━━ 文档选段
中文摘要：

为建立同时鉴别霍山石斛、铁皮石斛及齿瓣石斛的多重位点特异性PCR法,解决上述石斛属药材真伪掺杂的难题。通过比对石斛药材ITS及trn L-trn F序列,设计引物,建立多重PCR鉴别法,并对不同来源的霍山石斛、铁皮石斛及齿瓣石斛样品进行特异性扩增,根据特异性条带大小进行鉴别。结果在退火温度为61℃、循环数为35时,齿瓣石斛、铁皮石斛和霍山石斛分别可扩出584、397和211 bp的特异性条带。本文所建立的方法对齿瓣石斛和霍山石斛的最低检测限为1.2 ng,铁皮石斛低于0.24 ng,其对铁皮石斛、齿瓣石斛和霍山石斛的混伪检出限分别为1%、1%和5%。表明多重位点特异性PCR法能特异性鉴别霍山石斛、铁皮石斛及齿瓣石斛。

英文摘要：

This study was designed to establish a multiplex allele-specific polymerase chain reaction method for simultaneous identification of Dendrobium huoshanense, D. officinale and D. devonianurn, which may resolve identification problems of caulis dendrobii. Internal transcribed spacer sequences and trnL-trnF sequences of the Dendrobium species were aligned by BioEdit software, then specific SNPs of the three species were analyzed for designing allele-specific primers and the multiplex allele-specific PCR reaction system was established. The different origin of Dendrobium huoshanense, D. officinale and D. devonianum was amplified and identified by the sizes of respective band. The results showed that 584 bp, 397 bp and 211 bp bands could be amplified by D. devonianum, Dendrobium officinale and Dendrobium huoshanense respectively, when the annealing temperature was 61 ℃ and the number of cycles was 35. The limit of detection （LOD） of D. devonianum and D. huoshanense were both 1.2 ng, while D. officinale was low than 0.24 ng. The detection limit of adulterates in D. devonianum, D. devonianurn and D. huoshanense mixture sample was 1%, 1% and 5% respectively. This result suggests that the method of multiplex allele-specific PCR is useful to identify D. huoshanense, D. officinale and D. devonianum is accurate and specific.
━━━━
━━ 所给材料
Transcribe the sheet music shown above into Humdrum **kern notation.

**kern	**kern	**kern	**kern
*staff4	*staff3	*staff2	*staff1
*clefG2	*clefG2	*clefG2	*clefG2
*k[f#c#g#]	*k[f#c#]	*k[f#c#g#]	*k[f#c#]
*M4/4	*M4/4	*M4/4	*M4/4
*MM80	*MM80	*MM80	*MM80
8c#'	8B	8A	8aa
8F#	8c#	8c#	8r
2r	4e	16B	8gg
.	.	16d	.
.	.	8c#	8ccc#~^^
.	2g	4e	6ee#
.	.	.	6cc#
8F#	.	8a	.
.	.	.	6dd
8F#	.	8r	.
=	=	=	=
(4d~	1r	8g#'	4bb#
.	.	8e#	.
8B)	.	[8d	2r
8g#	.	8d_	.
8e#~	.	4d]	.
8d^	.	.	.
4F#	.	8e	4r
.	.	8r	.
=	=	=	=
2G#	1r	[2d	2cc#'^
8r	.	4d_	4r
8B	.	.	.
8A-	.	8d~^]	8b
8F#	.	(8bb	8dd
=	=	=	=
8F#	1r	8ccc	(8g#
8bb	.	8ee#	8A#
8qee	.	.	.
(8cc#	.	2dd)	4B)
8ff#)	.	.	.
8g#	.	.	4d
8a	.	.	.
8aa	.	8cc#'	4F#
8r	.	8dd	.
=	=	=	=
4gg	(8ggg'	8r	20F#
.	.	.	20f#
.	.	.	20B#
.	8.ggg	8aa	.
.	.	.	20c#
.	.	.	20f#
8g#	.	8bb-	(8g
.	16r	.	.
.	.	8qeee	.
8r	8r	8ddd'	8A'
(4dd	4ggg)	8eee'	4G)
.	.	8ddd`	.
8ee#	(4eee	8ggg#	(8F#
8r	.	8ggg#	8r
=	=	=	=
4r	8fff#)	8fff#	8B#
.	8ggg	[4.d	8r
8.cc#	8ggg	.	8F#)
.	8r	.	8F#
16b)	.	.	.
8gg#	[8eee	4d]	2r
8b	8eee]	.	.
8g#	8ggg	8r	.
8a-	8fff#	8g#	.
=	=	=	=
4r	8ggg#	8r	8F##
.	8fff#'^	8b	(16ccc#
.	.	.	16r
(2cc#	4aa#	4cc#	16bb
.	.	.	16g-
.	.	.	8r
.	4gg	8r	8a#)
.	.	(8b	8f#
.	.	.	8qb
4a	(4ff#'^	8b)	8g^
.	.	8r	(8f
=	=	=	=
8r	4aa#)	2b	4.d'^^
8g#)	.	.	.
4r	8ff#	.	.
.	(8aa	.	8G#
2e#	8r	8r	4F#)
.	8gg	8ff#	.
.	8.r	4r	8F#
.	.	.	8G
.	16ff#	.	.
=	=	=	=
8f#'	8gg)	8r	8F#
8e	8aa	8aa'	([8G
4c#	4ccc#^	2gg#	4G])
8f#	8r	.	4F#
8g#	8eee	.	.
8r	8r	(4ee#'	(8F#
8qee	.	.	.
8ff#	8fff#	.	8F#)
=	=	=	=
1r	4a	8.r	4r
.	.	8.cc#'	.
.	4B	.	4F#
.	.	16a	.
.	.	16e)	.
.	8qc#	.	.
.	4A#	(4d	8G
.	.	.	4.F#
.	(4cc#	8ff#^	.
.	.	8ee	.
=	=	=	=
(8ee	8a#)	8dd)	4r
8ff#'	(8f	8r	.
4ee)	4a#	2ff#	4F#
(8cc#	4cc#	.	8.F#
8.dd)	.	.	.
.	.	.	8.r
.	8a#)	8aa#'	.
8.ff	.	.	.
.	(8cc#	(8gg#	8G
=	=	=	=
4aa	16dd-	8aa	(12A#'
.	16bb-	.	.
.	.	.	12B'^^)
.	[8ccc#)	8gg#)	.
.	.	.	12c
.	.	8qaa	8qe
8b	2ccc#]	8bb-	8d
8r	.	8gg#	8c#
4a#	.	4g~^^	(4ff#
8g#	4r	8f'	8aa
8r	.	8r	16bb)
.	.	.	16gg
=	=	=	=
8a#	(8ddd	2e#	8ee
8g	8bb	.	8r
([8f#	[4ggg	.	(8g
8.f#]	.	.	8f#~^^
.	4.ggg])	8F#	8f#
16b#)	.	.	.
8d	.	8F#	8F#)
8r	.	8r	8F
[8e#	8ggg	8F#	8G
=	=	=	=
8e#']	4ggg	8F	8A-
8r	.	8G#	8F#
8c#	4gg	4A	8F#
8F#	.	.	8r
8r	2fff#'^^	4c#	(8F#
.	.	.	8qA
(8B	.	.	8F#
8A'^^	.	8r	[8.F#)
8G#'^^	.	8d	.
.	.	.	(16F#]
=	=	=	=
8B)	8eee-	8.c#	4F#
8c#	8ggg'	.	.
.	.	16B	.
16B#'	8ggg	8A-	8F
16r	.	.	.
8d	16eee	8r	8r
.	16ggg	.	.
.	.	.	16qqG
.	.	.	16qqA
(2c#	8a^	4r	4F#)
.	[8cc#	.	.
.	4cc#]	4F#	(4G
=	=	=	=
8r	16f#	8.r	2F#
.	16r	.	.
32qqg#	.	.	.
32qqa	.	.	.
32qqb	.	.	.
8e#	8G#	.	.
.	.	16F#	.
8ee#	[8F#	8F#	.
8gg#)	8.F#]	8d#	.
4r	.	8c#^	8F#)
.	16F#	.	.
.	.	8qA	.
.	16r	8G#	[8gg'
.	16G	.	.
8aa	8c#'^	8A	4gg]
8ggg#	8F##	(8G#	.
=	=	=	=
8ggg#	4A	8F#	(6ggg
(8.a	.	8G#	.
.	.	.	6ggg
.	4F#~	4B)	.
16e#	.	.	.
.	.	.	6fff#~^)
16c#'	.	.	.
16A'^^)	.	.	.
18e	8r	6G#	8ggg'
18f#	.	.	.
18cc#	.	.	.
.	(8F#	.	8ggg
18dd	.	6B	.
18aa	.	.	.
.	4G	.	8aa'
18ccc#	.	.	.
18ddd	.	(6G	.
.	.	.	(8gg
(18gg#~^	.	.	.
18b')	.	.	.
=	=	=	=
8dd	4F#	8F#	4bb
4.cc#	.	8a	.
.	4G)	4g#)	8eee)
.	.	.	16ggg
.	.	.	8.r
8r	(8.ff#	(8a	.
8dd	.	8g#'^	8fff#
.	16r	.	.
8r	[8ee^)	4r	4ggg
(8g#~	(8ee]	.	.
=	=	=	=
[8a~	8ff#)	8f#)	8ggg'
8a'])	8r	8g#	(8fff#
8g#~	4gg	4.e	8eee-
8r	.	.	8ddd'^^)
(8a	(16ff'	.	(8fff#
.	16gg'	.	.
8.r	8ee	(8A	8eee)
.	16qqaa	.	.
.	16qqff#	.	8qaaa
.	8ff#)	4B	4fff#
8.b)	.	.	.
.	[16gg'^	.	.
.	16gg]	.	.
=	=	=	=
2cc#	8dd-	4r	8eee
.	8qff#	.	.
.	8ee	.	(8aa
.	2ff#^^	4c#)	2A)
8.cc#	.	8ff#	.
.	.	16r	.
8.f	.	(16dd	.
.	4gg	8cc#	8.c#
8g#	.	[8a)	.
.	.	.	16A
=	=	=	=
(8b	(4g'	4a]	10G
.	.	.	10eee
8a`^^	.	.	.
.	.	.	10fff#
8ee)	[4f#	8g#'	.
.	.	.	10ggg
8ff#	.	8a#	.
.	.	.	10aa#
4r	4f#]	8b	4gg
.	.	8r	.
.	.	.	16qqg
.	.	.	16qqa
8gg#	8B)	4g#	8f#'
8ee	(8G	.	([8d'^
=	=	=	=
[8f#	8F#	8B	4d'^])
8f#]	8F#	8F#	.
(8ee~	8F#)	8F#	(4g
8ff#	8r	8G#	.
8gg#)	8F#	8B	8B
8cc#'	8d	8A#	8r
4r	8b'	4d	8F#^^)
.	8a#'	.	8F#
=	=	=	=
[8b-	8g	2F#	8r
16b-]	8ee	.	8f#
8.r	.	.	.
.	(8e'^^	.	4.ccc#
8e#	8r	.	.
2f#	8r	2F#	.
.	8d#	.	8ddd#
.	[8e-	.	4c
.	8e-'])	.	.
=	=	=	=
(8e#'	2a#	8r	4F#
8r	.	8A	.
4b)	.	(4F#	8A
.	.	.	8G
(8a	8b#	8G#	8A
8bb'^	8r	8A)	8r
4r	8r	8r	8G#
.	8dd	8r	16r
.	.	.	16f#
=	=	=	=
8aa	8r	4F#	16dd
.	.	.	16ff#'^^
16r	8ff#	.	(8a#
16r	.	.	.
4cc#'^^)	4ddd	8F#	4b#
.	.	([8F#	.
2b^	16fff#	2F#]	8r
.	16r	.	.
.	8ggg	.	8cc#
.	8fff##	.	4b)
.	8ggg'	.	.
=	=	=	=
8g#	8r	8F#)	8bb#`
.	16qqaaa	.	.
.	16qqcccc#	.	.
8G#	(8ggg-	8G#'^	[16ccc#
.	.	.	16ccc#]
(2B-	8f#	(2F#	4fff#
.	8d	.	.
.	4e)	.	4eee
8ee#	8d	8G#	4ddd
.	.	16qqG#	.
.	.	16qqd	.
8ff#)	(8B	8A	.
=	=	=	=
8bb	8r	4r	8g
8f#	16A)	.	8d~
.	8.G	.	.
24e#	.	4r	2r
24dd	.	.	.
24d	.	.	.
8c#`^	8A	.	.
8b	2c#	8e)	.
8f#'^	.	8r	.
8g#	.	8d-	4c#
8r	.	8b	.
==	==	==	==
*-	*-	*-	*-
━━━━
◆ **任务要求**
判断以下三个说法是否与石斛鉴别摘要的中文部分相符，逐条答“是”或“否”，并原文引用起决定作用的词句。1. 文中给出的扩增条件是退火温度61℃、循环数35。2. 霍山石斛扩出的特异性条带为397 bp。3. 该方法对霍山石斛的混伪检出限为1%。

◆ **作答区**
1. 是。“结果在退火温度为61℃、循环数为35时”
2. 否。“齿瓣石斛、铁皮石斛和霍山石斛分别可扩出584、397和211 bp的特异性条带”
3. 否。“其对铁皮石斛、齿瓣石斛和霍山石斛的混伪检出限分别为1%、1%和5%”